The Greatest Gift ~ by David Wills, (Copyright 2012, David Wills, not to be re-published without permission)
Sunday, November 28, 1972. It was a big day. A really big day.
I turned 11, and my parents gave me the greatest gift ever – a black Schwinn bike, complete with a sparkly, silver banana seat and high handle bars. It wasn’t just cool, it was going to be the coolest bike in the bike rack in front of Ben Franklin Elementary School on Monday… and, it was!
Friday, December 3, 1972. It was a bad day. A really bad day.
Probably in my arrogance, I was admiring my new bike more than I should. I parked it in the bike rack that morning and in a rush, failed to remember to put the lock on it.
During recess, I took every opportunity to look at it. It was so cool. But when I came out at the end of the school day to get my incredible bike to ride home, I couldn’t believe me eyes. My stomach dropped. There was the bike rack. But my bike was nowhere in sight. It had disappeared. Stolen.I ran inside to the principal’s office and turned in a report, although I don’t think it did much good. Mr. Taylor wasn’t very fond of me anyway. It was a long, long walk home that day.
Friday, December 24, 1972. A day I will never, ever forget.
My extended family on my mom’s side had driven from Dallas and Waco to spend Christmas with our family. Among the bunch was my great uncle Bill (his real name was David, and I was named after him).
Uncle Bill was one tough hombre, as bald as bald could be. All of us kids were all a bit scared of him. He never married because he was in the FBI… whoa! He would never tell us what he did, so you can imagine what we thought he did. Uncle Bill lived by himself in an old house where my great-grandparents had lived in Waco, Texas. I always remember thinking how poor he was.
Christmas Eve can be magical for a 10-year-old boy. You can guess what I hoped for, but knew I wouldn’t receive.
Of course, another bike.
Sure enough, when Santa showed up… Schwinn did not. I knew it was all my fault I didn’t have a bike.After we opened our presents, Uncle Bill called my dad and me into my parents’ bedroom. I remember it like it was yesterday. I thought I was in trouble, as it was a condition I often found myself in. Uncle Bill pulled out his old leather wallet, opened it up, and took out a crisp brand new $100 dollar bill. I had never seen one in my life. He told me he heard about my bike being stolen and wanted to give me $100 dollars so I could go with my dad to get a new bike.
I just stared at it. I couldn’t believe it. Tears come even now, as I see this memory so clearly in my mind’s eye.
You see… generosity changes everything. I never looked at Uncle Bill the same.

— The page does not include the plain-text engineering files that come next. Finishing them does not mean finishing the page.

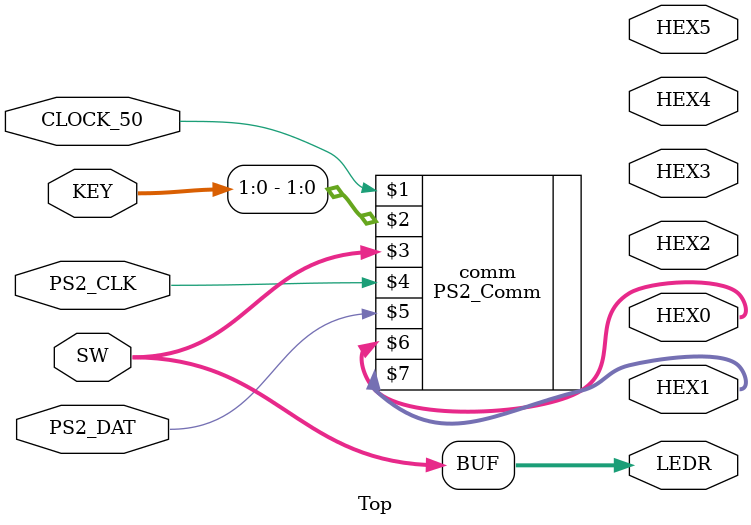
<source format=v>

`default_nettype none

module Top (CLOCK_50, KEY, SW, HEX0, HEX1, HEX2, HEX3, HEX4, HEX5, LEDR, 
        PS2_CLK, PS2_DAT);
    input  wire         CLOCK_50;   // DE-series 50 MHz clock signal
    input  wire [ 3: 0] KEY;        // DE-series pushbuttons
    input  wire [ 9: 0] SW;         // DE-series switches
    output wire [ 6: 0] HEX0;       // DE-series HEX displays
    output wire [ 6: 0] HEX1;
    output wire [ 6: 0] HEX2;
    output wire [ 6: 0] HEX3;
    output wire [ 6: 0] HEX4;
    output wire [ 6: 0] HEX5;
    output wire [ 9: 0] LEDR;       // DE-series LEDs

    inout  wire         PS2_CLK;
    inout  wire         PS2_DAT;

    assign LEDR = SW;

    PS2_Comm comm(CLOCK_50, KEY[1:0], SW, PS2_CLK, PS2_DAT, HEX0, HEX1);

endmodule


</source>
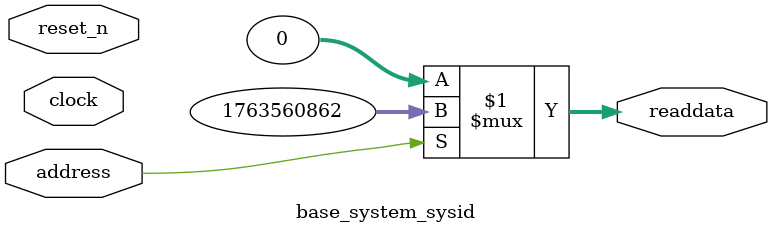
<source format=v>



// synthesis translate_off
`timescale 1ns / 1ps
// synthesis translate_on

// turn off superfluous verilog processor warnings 
// altera message_level Level1 
// altera message_off 10034 10035 10036 10037 10230 10240 10030 

module base_system_sysid (
               // inputs:
                address,
                clock,
                reset_n,

               // outputs:
                readdata
             )
;

  output  [ 31: 0] readdata;
  input            address;
  input            clock;
  input            reset_n;

  wire    [ 31: 0] readdata;
  //control_slave, which is an e_avalon_slave
  assign readdata = address ? 1763560862 : 0;

endmodule



</source>
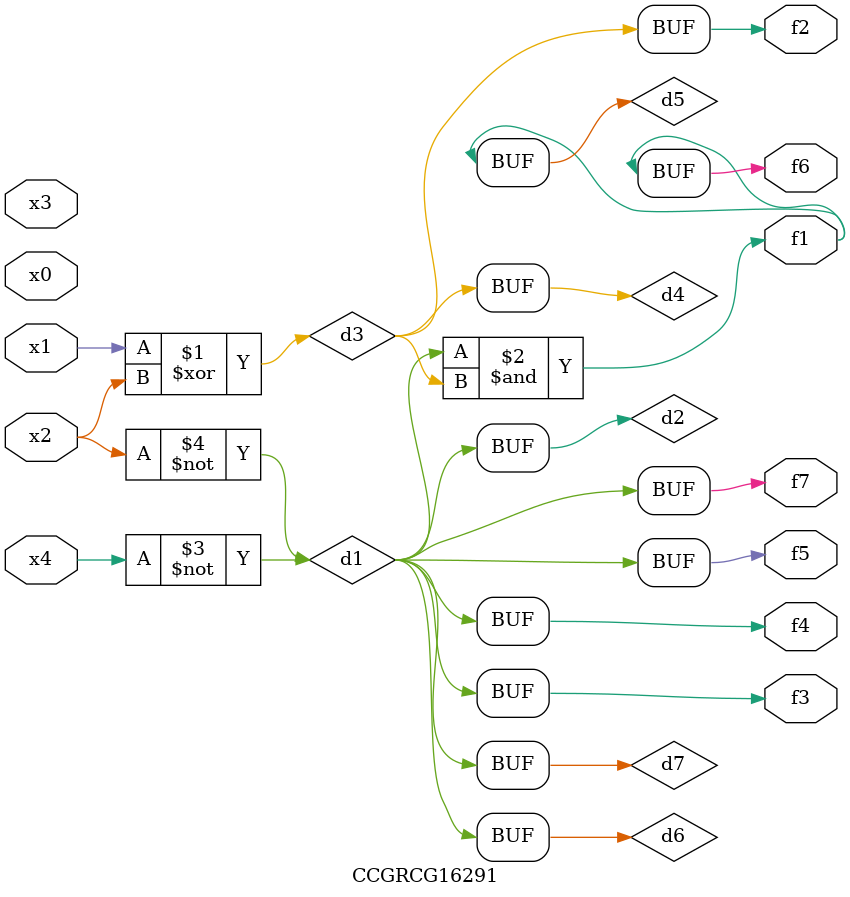
<source format=v>
module CCGRCG16291(
	input x0, x1, x2, x3, x4,
	output f1, f2, f3, f4, f5, f6, f7
);

	wire d1, d2, d3, d4, d5, d6, d7;

	not (d1, x4);
	not (d2, x2);
	xor (d3, x1, x2);
	buf (d4, d3);
	and (d5, d1, d3);
	buf (d6, d1, d2);
	buf (d7, d2);
	assign f1 = d5;
	assign f2 = d4;
	assign f3 = d7;
	assign f4 = d7;
	assign f5 = d7;
	assign f6 = d5;
	assign f7 = d7;
endmodule

</source>
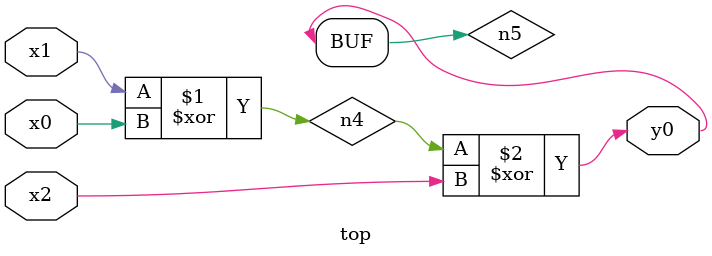
<source format=v>
module top( x0 , x1 , x2 , y0 );
  input x0 , x1 , x2 ;
  output y0 ;
  wire n4 , n5 ;
  assign n4 = x1 ^ x0 ;
  assign n5 = n4 ^ x2 ;
  assign y0 = n5 ;
endmodule

</source>
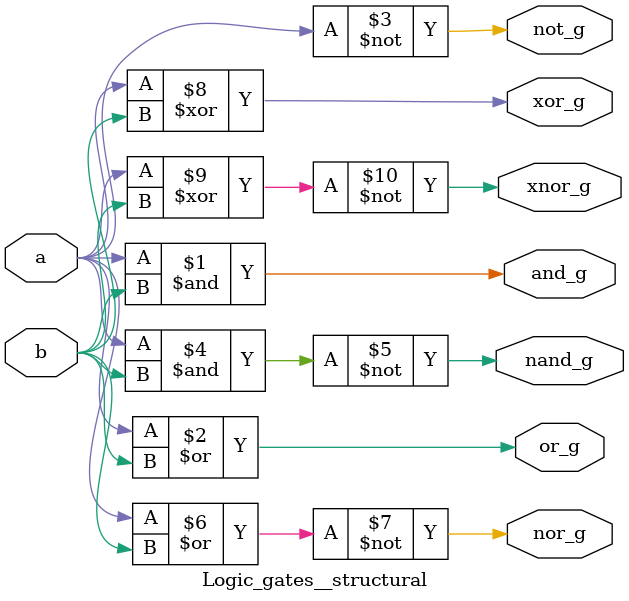
<source format=v>
`timescale 1ns / 1ps


module Logic_gates__structural(
    input a, b,
    output and_g, or_g, not_g, nand_g, nor_g, xor_g, xnor_g
    );
    assign and_g = a&b;
    assign or_g = a|b;
    assign not_g = ~a;
    assign nand_g = ~(a&b);
    assign nor_g = ~(a|b);
    assign xor_g = a^b;
    assign xnor_g = ~(a^b);
endmodule

</source>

Here was a man that gave far more than he could afford to help a kid get a bike. Generosity is a strong, powerful, and mysterious thing. It changes us when we do it. It changes us when it’s done to us. That day forever changed that boy and this man.
May you experience generosity and the peace that comes from it this December, as we celebrate the One who would give the greatest gift of all.